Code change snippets
---*---

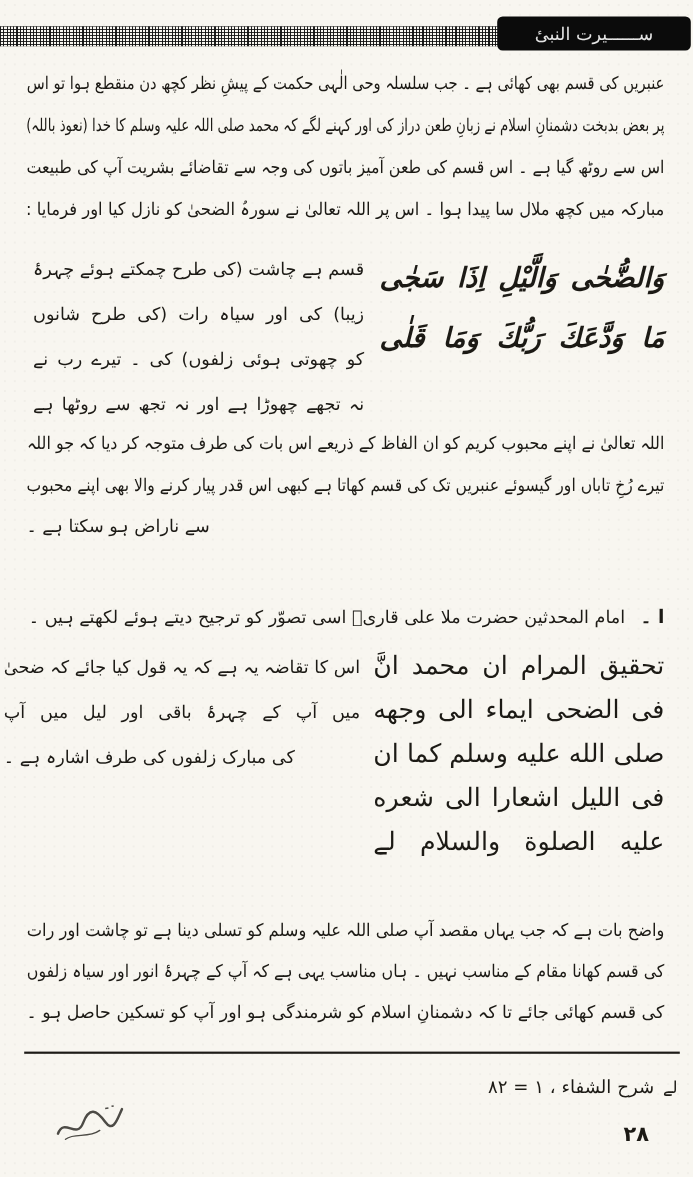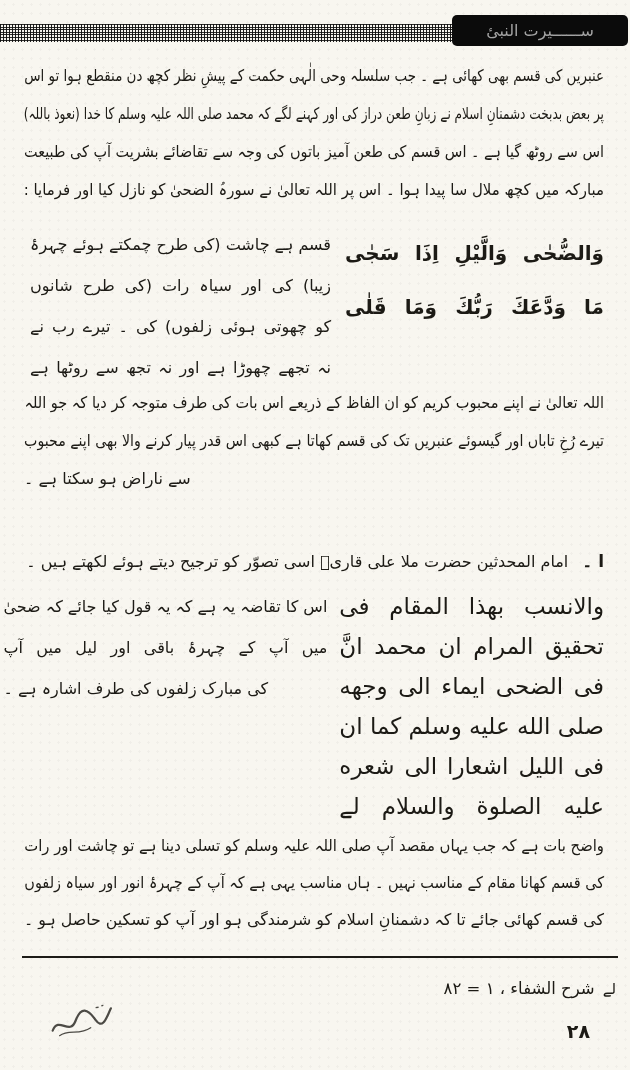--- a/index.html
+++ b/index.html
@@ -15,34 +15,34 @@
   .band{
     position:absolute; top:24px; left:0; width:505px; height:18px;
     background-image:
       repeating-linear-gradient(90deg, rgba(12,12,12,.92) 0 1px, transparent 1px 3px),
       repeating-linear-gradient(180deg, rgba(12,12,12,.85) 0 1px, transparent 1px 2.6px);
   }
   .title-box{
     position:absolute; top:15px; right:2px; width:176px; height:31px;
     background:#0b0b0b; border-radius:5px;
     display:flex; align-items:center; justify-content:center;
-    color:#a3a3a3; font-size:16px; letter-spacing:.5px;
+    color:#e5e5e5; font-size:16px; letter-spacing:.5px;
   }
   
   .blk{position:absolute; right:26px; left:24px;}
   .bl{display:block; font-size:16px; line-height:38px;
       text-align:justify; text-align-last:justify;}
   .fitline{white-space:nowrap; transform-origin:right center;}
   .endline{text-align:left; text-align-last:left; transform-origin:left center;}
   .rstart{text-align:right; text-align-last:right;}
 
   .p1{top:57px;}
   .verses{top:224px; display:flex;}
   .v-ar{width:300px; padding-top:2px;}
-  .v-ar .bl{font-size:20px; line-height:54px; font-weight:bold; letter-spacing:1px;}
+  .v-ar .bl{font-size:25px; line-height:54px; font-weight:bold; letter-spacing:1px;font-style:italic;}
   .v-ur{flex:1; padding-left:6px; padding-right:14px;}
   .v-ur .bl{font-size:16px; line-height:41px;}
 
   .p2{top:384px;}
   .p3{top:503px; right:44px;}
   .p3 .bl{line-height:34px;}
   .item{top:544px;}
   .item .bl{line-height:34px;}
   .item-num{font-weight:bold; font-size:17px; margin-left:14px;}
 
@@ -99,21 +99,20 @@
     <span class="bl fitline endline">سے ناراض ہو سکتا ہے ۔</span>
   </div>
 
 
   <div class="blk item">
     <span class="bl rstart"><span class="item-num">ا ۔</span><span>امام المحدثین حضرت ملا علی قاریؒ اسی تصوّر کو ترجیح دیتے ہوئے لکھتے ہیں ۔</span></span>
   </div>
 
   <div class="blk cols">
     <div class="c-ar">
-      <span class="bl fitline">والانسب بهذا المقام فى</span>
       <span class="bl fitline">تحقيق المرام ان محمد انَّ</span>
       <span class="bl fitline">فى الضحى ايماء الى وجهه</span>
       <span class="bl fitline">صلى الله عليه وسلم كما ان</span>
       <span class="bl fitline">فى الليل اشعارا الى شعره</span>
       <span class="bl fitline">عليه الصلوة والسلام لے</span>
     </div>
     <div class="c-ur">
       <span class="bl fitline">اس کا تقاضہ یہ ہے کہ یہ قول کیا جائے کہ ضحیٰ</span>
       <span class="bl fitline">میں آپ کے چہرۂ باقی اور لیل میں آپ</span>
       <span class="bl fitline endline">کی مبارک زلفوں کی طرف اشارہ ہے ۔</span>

---*---

### Work item
Where does the string "origin" occur in the data above? Copy every line that holds it.

### Written answer
   .fitline{white-space:nowrap; transform-origin:right center;}
   .endline{text-align:left; text-align-last:left; transform-origin:left center;}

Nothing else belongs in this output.